Literatur unter der Lupe 4

25. Juli 2024
von Petra Kuhlemann

Formalerschließung in der Praxis

Ein Holzwagen voller Bücher in der Formalerschließung der DNB
Ein voller Bücherwagen – wir decken uns mit Arbeit ein
Foto: Elke Jost-Zell, Deutsche Nationalbibliothek

Das Schöne an der Formalerschließung

Im zweiten Teil unserer Erschließungs-Reihe haben wir uns gemeinsam mit Ihnen, liebe Leserin, lieber Leser, mit den theoretischen Grundlagen der intellektuellen Formalerschließung befasst.

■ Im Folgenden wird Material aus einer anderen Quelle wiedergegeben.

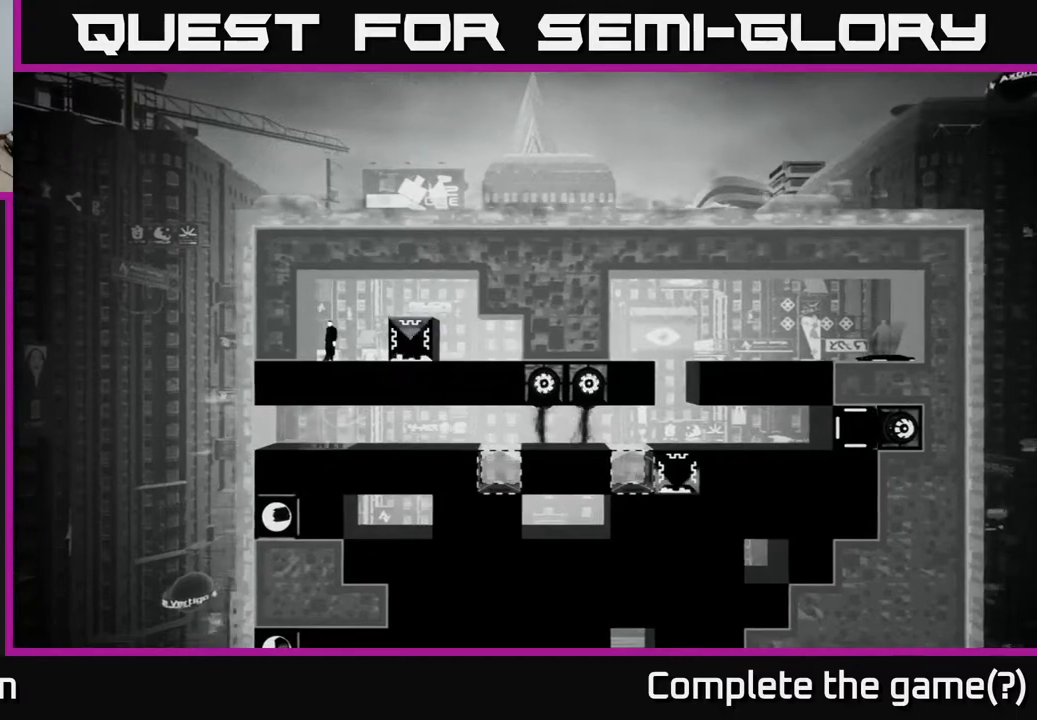
{"buttons": [], "left_stick": "center", "right_stick": "center", "events": [[500, "right_stick", "center"]]}
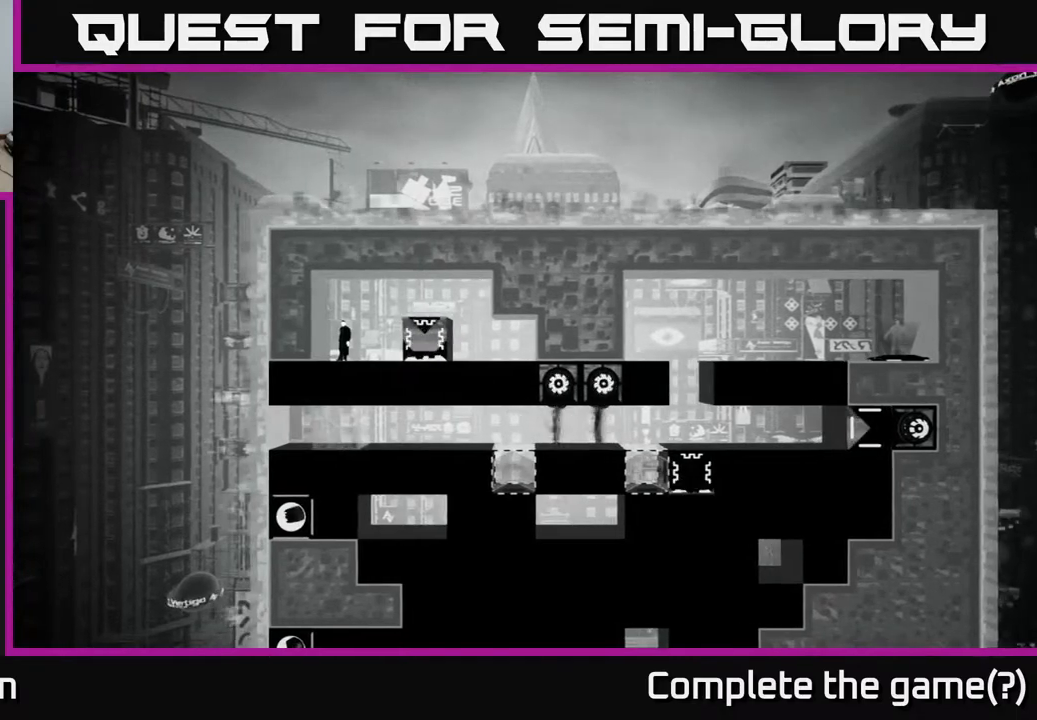
{"buttons": [], "left_stick": "center", "right_stick": "center", "events": [[233, "DPAD_RIGHT", "down"], [367, "DPAD_RIGHT", "up"]]}
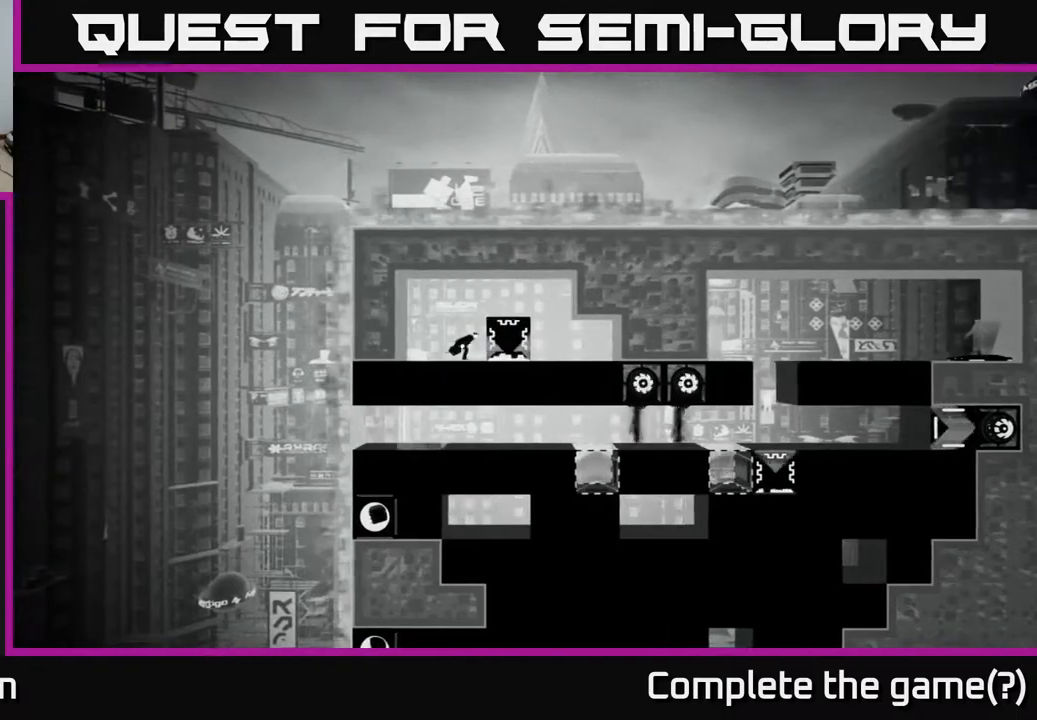
{"buttons": [], "left_stick": "center", "right_stick": "center", "events": [[350, "DPAD_RIGHT", "down"], [433, "DPAD_RIGHT", "up"]]}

Heute stellen wir Ihnen den konkreten Arbeitsablauf in der Formalerschließung vor. Jeden Nachmittag freuen wir uns auf den Bücherwagen, der von den Kolleg*innen des Scandienstleisters nach dem Einscannen der Inhaltsverzeichnisse zu uns in die Abteilung gefahren wird. Im besten Fall ist er sehr voll beladen, mit einer unendlichen Vielfalt an physischen Medien, zumeist Büchern.

Ein Feuerwerk an Medienwerken

Es kommen die unterschiedlichsten Medienwerke, vor allem Bücher, bei uns an – und genau das macht für mich als leidenschaftlicher Leserin den großen Reiz der Tätigkeit in der Formalerschließung aus.

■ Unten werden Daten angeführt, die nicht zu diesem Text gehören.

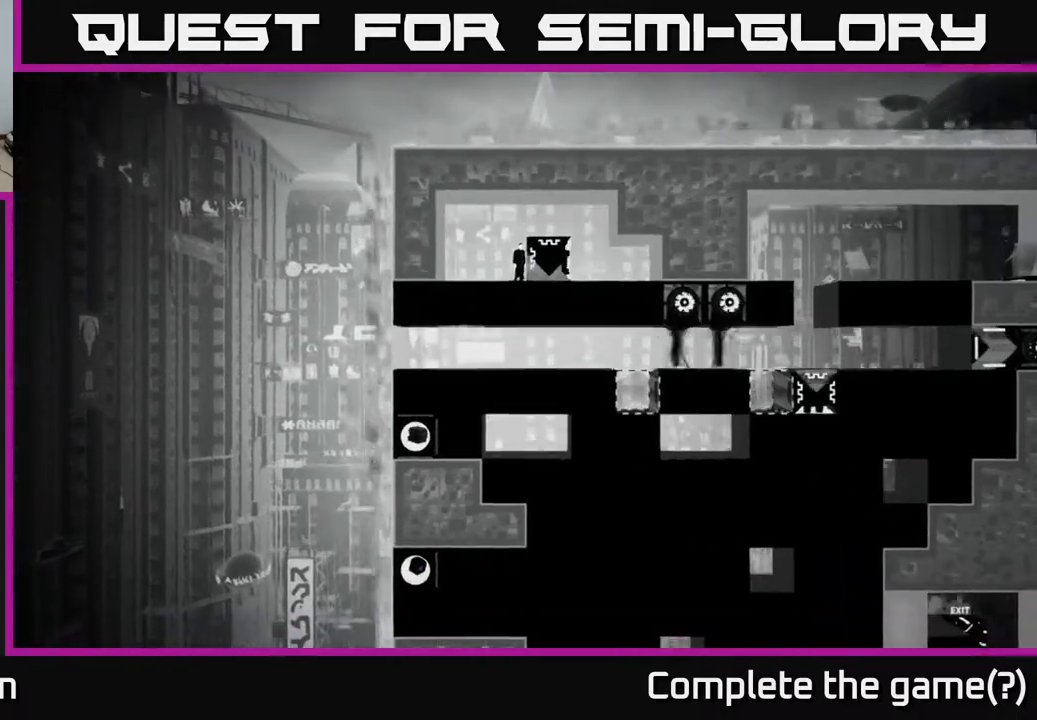
{"buttons": [], "left_stick": "center", "right_stick": "down-right", "events": [[33, "right_stick", "down-right"]]}
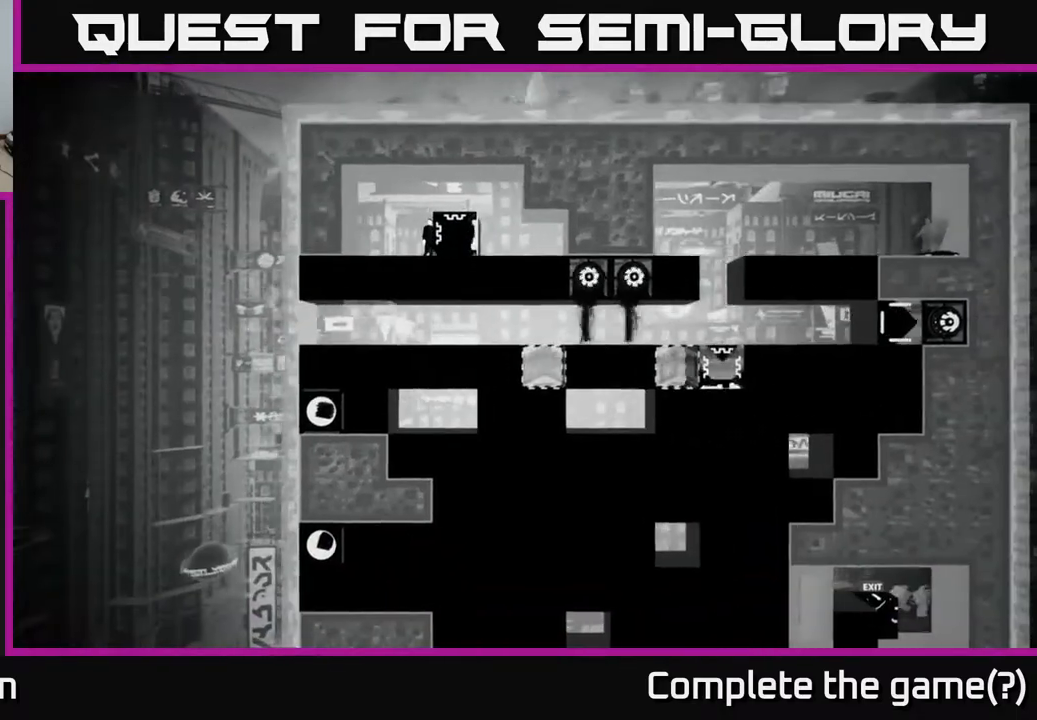
{"buttons": [], "left_stick": "center", "right_stick": "down-right", "events": []}
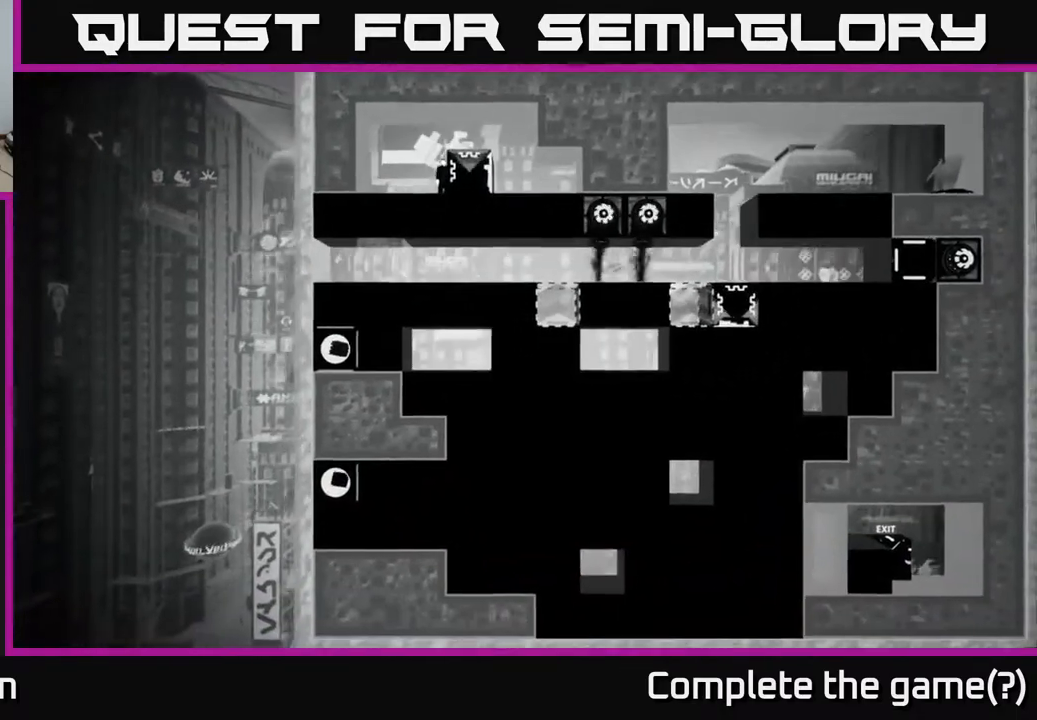
{"buttons": [], "left_stick": "center", "right_stick": "down-right", "events": []}
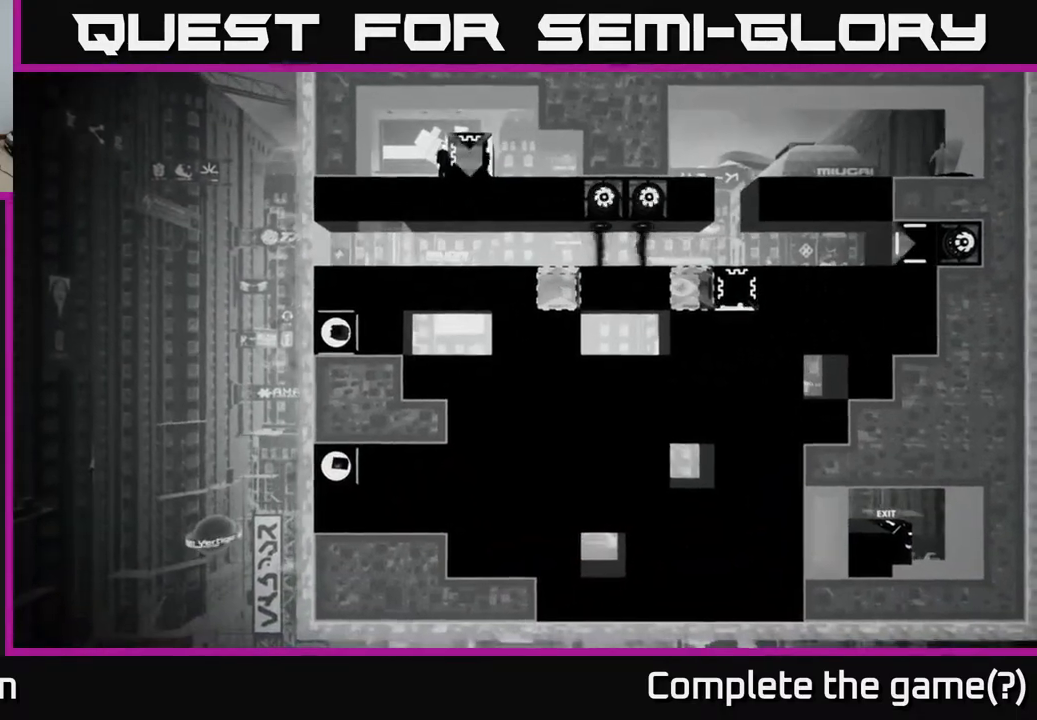
{"buttons": [], "left_stick": "center", "right_stick": "down-right", "events": []}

Wir bekommen die umfassende Vielfalt des Bestandes einer Universalbibliothek auf den Tisch!

Belletristik, wie z.B. Yellowface, der neue Roman der Autorin Rebecca F. Kuang, neue Auflagen älterer Romane wie die hübschen neuen Ausgaben der Regency-Romane Bridgerton mit Fotos aus der TV-Serie, Comics und Graphic Novels wie Everest, das Abenteuer der Erstbesteigung durch Edmund Hillary und Tenzing Norgay von Alexandra Stewart und Joe Todd-Stanton, wunderschöne Bildbände über die schönsten Länder und Landschaften unseres Planeten, Reiseführer für aller Herren Länder, Kunstbände und Ausstellungskataloge, die das Herz eines jeden Kunstliebhabers höher schlagen lassen, auch Ungewöhnliches wie Ganz große Kunst, ein Bildband, in dem Otto Waalkes weltberühmte Kunstwerke auf seine ganz eigene, sehr erheiternde Art nachstellt. Ratgeberliteratur zu jedem nur erdenklichen Thema wie Gesundheit, Haustierhaltung, Garten, Flora und Fauna, Heimwerken, Basteln, Handarbeiten und so unglaublich viel mehr ist zu finden – und natürlich nicht zu vergessen das gesamte Spektrum der wissenschaftlichen Literatur, Zeitschriften und Zeitungen, Vereinsschrifttum und das wunderbare Füllhorn an deutscher und ins Deutsche übersetzter Kinder- und Jugendliteratur …

Wir bedienen uns also vom Bücherwagen und tragen einen Stapel Bücher zur Bearbeitung mit zu unserem Arbeitsplatz.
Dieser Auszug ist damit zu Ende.